Monday May 2nd, 2022, 0630-1830
Mineral Creek to Iron Creek Gila National Forest, EABO mm 520, GET Seg 20 ALT mm 11
I didn’t sleep well, partly because I was too hot in my quilt and also because my mind was playing stupid tricks on me. I had to leave my feet out of the footbox for half the night, it was so warm. Crazy that I was freezing my butt off less than a week before. Then I dreamt that something was scraping at me inside my tent or that something kept walking by. The creek was so close and loud that it seemed to make noises that simulated other things. Perhaps it was also the sycamore whispering to me. So much for white noise. Still, it was such a nice spot. I was happy to be there.
The morning was off to a great start with the walk up the canyon. It was too early for the light to be shining on the multi-colored walls, so the experience was more subdued than last time. Still very beautiful. Plus the morning bird song was nice. We had to do some some bushwhacking towards the end, worse than I remembered. We were coming through the canyon almost 3 weeks later, so by his time there was a lot more vegetation, including poison ivy. Regardless, we found our way to the side trail and headed up the relentless switchbacks. Oh boy does that trail climb out of the canyon fast but it’s remarkable. Very well built and pretty well maintained. This brought us to Bursum Road and our 1 mile detour to Mogollon.
We dropped packs at the intersection to walk unencumbered. This made us appear as regular old tourists, out for a Monday morning drive and stroll. That we were…just minus the car. As in Alma, not much had changed in Mogollon in a year. There are parts that look like a scene out of a Mad Max movie, while other parts have the clean, fresh paint appeal of modern renovation. Nothing had been open last time but now the stores and one restaurant looked like they were on the verge of coming back to life soon. In fact, the word on the street was that Mogollon would re-open for the summer May 14th. We’d missed it by just 2 weeks this time. To our surprise, there was actually one store already open…a woodworking shop with the woodmaker, Niels, busy inside. We stopped to say hello, excited to finally talk to a living resident. This seemed to solidify our Mogollon pilgrimage, as if we now had someone to bear witness to our achievement.

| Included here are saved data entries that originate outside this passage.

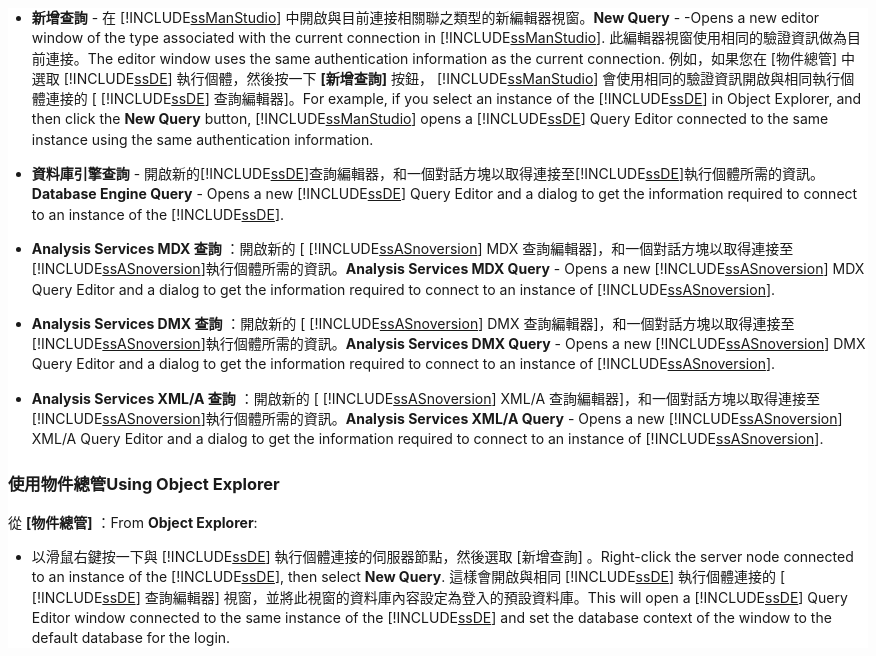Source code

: -   <span data-ttu-id="0b169-134">**新增查詢** - 在 [!INCLUDE[ssManStudio](../../includes/ssmanstudio-md.md)] 中開啟與目前連接相關聯之類型的新編輯器視窗。</span><span class="sxs-lookup"><span data-stu-id="0b169-134">**New Query** - -Opens a new editor window of the type associated with the current connection in [!INCLUDE[ssManStudio](../../includes/ssmanstudio-md.md)].</span></span> <span data-ttu-id="0b169-135">此編輯器視窗使用相同的驗證資訊做為目前連接。</span><span class="sxs-lookup"><span data-stu-id="0b169-135">The editor window uses the same authentication information as the current connection.</span></span> <span data-ttu-id="0b169-136">例如，如果您在 [物件總管] 中選取 [!INCLUDE[ssDE](../../includes/ssde-md.md)] 執行個體，然後按一下 **[新增查詢]** 按鈕， [!INCLUDE[ssManStudio](../../includes/ssmanstudio-md.md)] 會使用相同的驗證資訊開啟與相同執行個體連接的 [ [!INCLUDE[ssDE](../../includes/ssde-md.md)] 查詢編輯器]。</span><span class="sxs-lookup"><span data-stu-id="0b169-136">For example, if you select an instance of the [!INCLUDE[ssDE](../../includes/ssde-md.md)] in Object Explorer, and then click the **New Query** button, [!INCLUDE[ssManStudio](../../includes/ssmanstudio-md.md)] opens a [!INCLUDE[ssDE](../../includes/ssde-md.md)] Query Editor connected to the same instance using the same authentication information.</span></span>  
  
-   <span data-ttu-id="0b169-137">**資料庫引擎查詢** - 開啟新的[!INCLUDE[ssDE](../../includes/ssde-md.md)]查詢編輯器，和一個對話方塊以取得連接至[!INCLUDE[ssDE](../../includes/ssde-md.md)]執行個體所需的資訊。</span><span class="sxs-lookup"><span data-stu-id="0b169-137">**Database Engine Query** - Opens a new [!INCLUDE[ssDE](../../includes/ssde-md.md)] Query Editor and a dialog to get the information required to connect to an instance of the [!INCLUDE[ssDE](../../includes/ssde-md.md)].</span></span>  
  
-   <span data-ttu-id="0b169-138">**Analysis Services MDX 查詢** ：開啟新的 [ [!INCLUDE[ssASnoversion](../../includes/ssasnoversion-md.md)] MDX 查詢編輯器]，和一個對話方塊以取得連接至 [!INCLUDE[ssASnoversion](../../includes/ssasnoversion-md.md)]執行個體所需的資訊。</span><span class="sxs-lookup"><span data-stu-id="0b169-138">**Analysis Services MDX Query** - Opens a new [!INCLUDE[ssASnoversion](../../includes/ssasnoversion-md.md)] MDX Query Editor and a dialog to get the information required to connect to an instance of [!INCLUDE[ssASnoversion](../../includes/ssasnoversion-md.md)].</span></span>  
  
-   <span data-ttu-id="0b169-139">**Analysis Services DMX 查詢** ：開啟新的 [ [!INCLUDE[ssASnoversion](../../includes/ssasnoversion-md.md)] DMX 查詢編輯器]，和一個對話方塊以取得連接至 [!INCLUDE[ssASnoversion](../../includes/ssasnoversion-md.md)]執行個體所需的資訊。</span><span class="sxs-lookup"><span data-stu-id="0b169-139">**Analysis Services DMX Query** - Opens a new [!INCLUDE[ssASnoversion](../../includes/ssasnoversion-md.md)] DMX Query Editor and a dialog to get the information required to connect to an instance of [!INCLUDE[ssASnoversion](../../includes/ssasnoversion-md.md)].</span></span>  
  
-   <span data-ttu-id="0b169-140">**Analysis Services XML/A 查詢** ：開啟新的 [ [!INCLUDE[ssASnoversion](../../includes/ssasnoversion-md.md)] XML/A 查詢編輯器]，和一個對話方塊以取得連接至 [!INCLUDE[ssASnoversion](../../includes/ssasnoversion-md.md)]執行個體所需的資訊。</span><span class="sxs-lookup"><span data-stu-id="0b169-140">**Analysis Services XML/A Query** - Opens a new [!INCLUDE[ssASnoversion](../../includes/ssasnoversion-md.md)] XML/A Query Editor and a dialog to get the information required to connect to an instance of [!INCLUDE[ssASnoversion](../../includes/ssasnoversion-md.md)].</span></span>  
  
### <a name="using-object-explorer"></a><span data-ttu-id="0b169-141">使用物件總管</span><span class="sxs-lookup"><span data-stu-id="0b169-141">Using Object Explorer</span></span>  
 <span data-ttu-id="0b169-142">從 **[物件總管]** ：</span><span class="sxs-lookup"><span data-stu-id="0b169-142">From **Object Explorer**:</span></span>  
  
-   <span data-ttu-id="0b169-143">以滑鼠右鍵按一下與 [!INCLUDE[ssDE](../../includes/ssde-md.md)] 執行個體連接的伺服器節點，然後選取 [新增查詢]  。</span><span class="sxs-lookup"><span data-stu-id="0b169-143">Right-click the server node connected to an instance of the [!INCLUDE[ssDE](../../includes/ssde-md.md)], then select **New Query**.</span></span> <span data-ttu-id="0b169-144">這樣會開啟與相同 [!INCLUDE[ssDE](../../includes/ssde-md.md)] 執行個體連接的 [ [!INCLUDE[ssDE](../../includes/ssde-md.md)] 查詢編輯器] 視窗，並將此視窗的資料庫內容設定為登入的預設資料庫。</span><span class="sxs-lookup"><span data-stu-id="0b169-144">This will open a [!INCLUDE[ssDE](../../includes/ssde-md.md)] Query Editor window connected to the same instance of the [!INCLUDE[ssDE](../../includes/ssde-md.md)] and set the database context of the window to the default database for the login.</span></span>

We also took lots of pictures. It’s such a funky little place. Someday perhaps I’ll get to stay in the inn and have a meal, rather than just walking around, peering in the windows and camping on the outskirts. We retraced our steps back to our packs, just in time to meet a father and son from Kansas driving the road but stopped at the trailhead. They’d intended to drive to Snow Lake but had decided to turn around based on reports of a fire nearby. This concerned us, because it was in the general vicinity of where we were headed. I tried to convince them that the road was still passable, mainly because I was interested in the prospects of a ride along the 15 mile road walk. But they had made up their minds, so I added that they should take their time visiting the ghost town on the return, hopefully drumming up some business for Niels the woodworker.
Having now officially completed our MRT quest, we had another few days to walk to the West Fork of the Gila River, then Doc Campbells and the hot springs, and finally Silver City. The main GET route would have taken us along the crest of the Mogollon mountains but we’d already made that mistake the year before, encountering thousands of downed, burned trees along the way. The Forest Service had given up trying to maintain the trail, given the extent of the burn. It was a disaster and only getting worse each year. We’d instead take a series of alternates through the lower Gila forest this time, which involved a long road walk to Willow Springs campground. So the rest of the day was spent climbing a couple thousand feet on the Bursum rd, then following it for many miles through the burn. At least the road had already been cleared of dead trees and was easy walking. The snow was melted, as well. A few vehicles passed by but we didn’t try to hitch…only 1 was going our way. Because of the burn, we had good views back towards the Blue Mountains and the Rim, all the way to Mt Baldy of the White Mountains.
I was glad to finally come to the campground and trail by the end of the day. My feet were hurting from the hard-packed road. We shortly came across a turkey hunter. I initially walked right past him without notice… he had to whistle for us to see him in his camo. I was impressed that he was using trekking poles to hike. They were all black and stealthy but I noted they were Black Diamond’s, similar to mine. He was very nice and also very surprised to see hikers. He gave us good intel on water and a campsite up ahead. I wish I could’ve returned the favor about turkeys but we hadn’t been seeing signs of them much since leaving Hannagan Meadow. A few footprints here and there was all. He’d had no luck finding them either. But wouldn’t you know it, as we settled into the very campsite he’d told us about, we heard them tricky gobblers nearby. That’s the way it goes. Somehow they know we’re not a threat.